Trudy has five “secret ingredients” that she underlines all her networking efforts with to ensure she is making the best use of her time.

Connection. You need to connect somehow with the person you are trying to network with. Find some mutual ground. Are you a CPA? Try to talk with other CPAs. Do you share a hobby? Capitalize on that.

If you’re purposely meeting a specific person one-on-one, do some research beforehand. Don’t go into it blind. You just need one or two topics to show that you are genuinely interested in them.

If you’re getting referrals from clients, friends, or other sources, see if you can get a little info about the referred person so you’re more prepared.

Creativity. One typically thinks of networking as a boring room of people standing around and talking to each other. Try to be creative and come up with unique and exciting ways to connect to make the initial connection more memorable.

You could invite them to a quaint coffee shop. How about a bike ride? Attend seminars or holiday functions with them.  Do something memorable.

Comfort. You need to be comfortable and authentic. You shouldn’t have a stuffy elevator speech. You need to be able to casually talk about what you do, so you don’t come across as awkward or unknowledgeable.        

Showing that you love your job and are excited helps convey your enthusiasm, but it’s also important to not just say that you are a financial planner. What do you help clients do?

Having a case-study story that you like to share is a great method of connecting with people. Coming up with your “story” can be difficult, especially for new people, but career changers have lots to pull from, even if their experiences aren’t in financial planning.

If you’re more analytical and math-oriented, you could focus on a time when you did X plan and saved Y dollars for a client. If you’re more of a people person, you can talk about the emotional relief you gave by helping a client who was having a child or moving and buying a home, and how excited it made you to help them.

Come up with a story that speaks true of who you are and what you value.

Consistency. Consistently network. It has to be a regular activity. Networking isn’t something you just do once in your life at the beginning of your career. Make time to network weekly or monthly. It needs to be part of your schedule.

Character. How you communicate with people will dictate your success.

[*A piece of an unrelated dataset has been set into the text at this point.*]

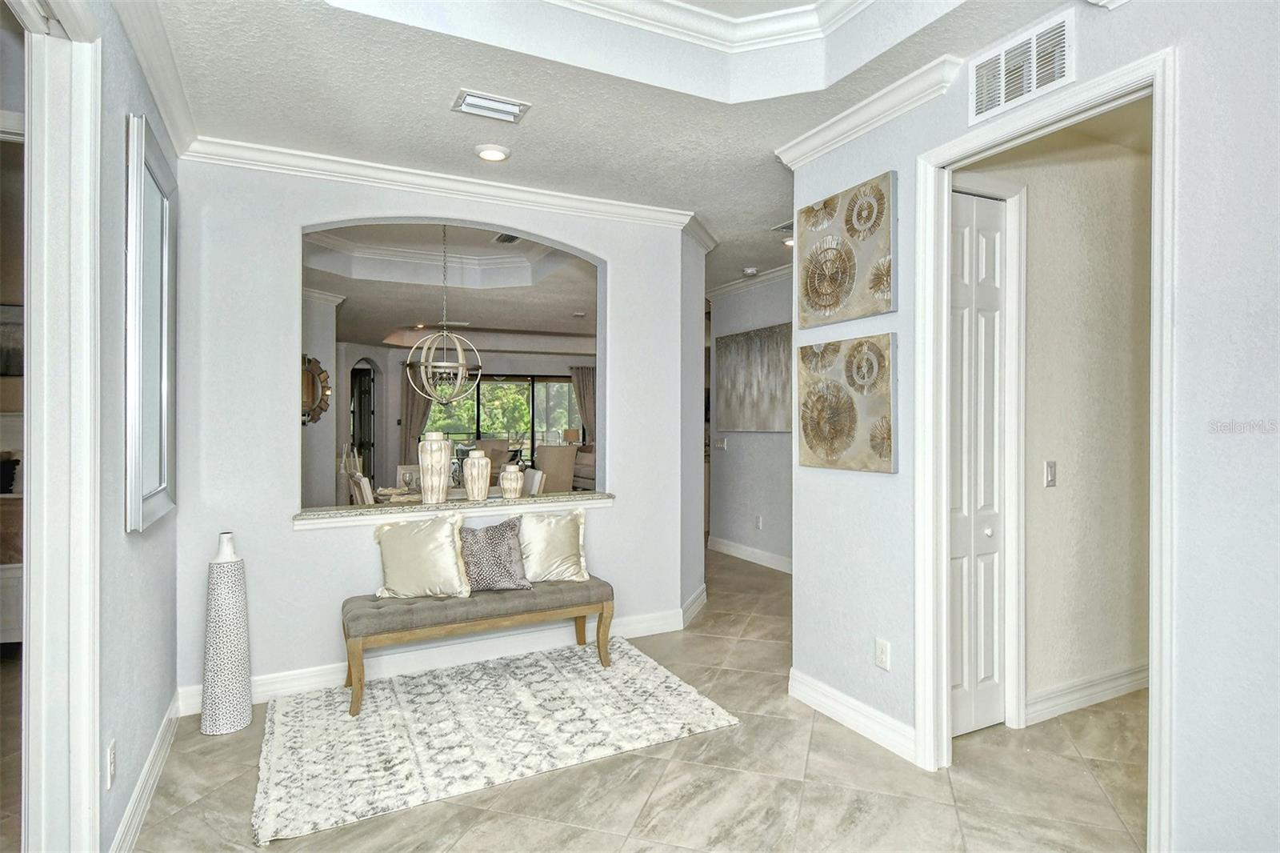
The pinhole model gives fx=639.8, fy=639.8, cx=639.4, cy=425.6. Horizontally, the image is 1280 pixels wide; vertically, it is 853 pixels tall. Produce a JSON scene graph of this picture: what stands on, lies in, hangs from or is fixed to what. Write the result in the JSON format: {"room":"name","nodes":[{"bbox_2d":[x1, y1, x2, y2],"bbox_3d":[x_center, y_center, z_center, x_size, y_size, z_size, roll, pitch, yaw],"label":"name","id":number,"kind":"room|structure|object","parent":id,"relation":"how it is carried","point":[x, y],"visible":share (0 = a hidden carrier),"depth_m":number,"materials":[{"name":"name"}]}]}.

It’s important to understand yourself first. Then you can see how people are different and how you have to change your strategy.   

This doesn’t mean you should be fake, but you do need to get on the same wavelength, lest you end up talking past each other.

If you like small talk, but they are more of a “get to brass tacks” sort of person, you might need to keep your fluffy conversations to a minimum. Conversely, if they do like small talk and you don’t, you might just need to get better about talking about the weather. But don’t change you.

Closing Thoughts

Trudy had two resources that she wished to share with up-and-coming financial planners.

The first one is the book So You Want to Be a Financial Planner by Nancy Landon Jones, which is packed full of questions you may have and helpful answers. It’s basically an FAQ for people new to the profession.

The other resource is the You’re a Financial Planner…Now What? podcast, which discusses common challenges for new financial planners. Now you are a CFP® professional, but where do you go from here? Read the stories and listen to the podcast on your daily commute or walks for tips on where to take yourself next.

Lastly, it’s important that you network with clients. You won’t have a business without them! That’s another entire discussion, but Trudy said she has great success asking for client referrals from existing clients right after helping them save a bunch of money.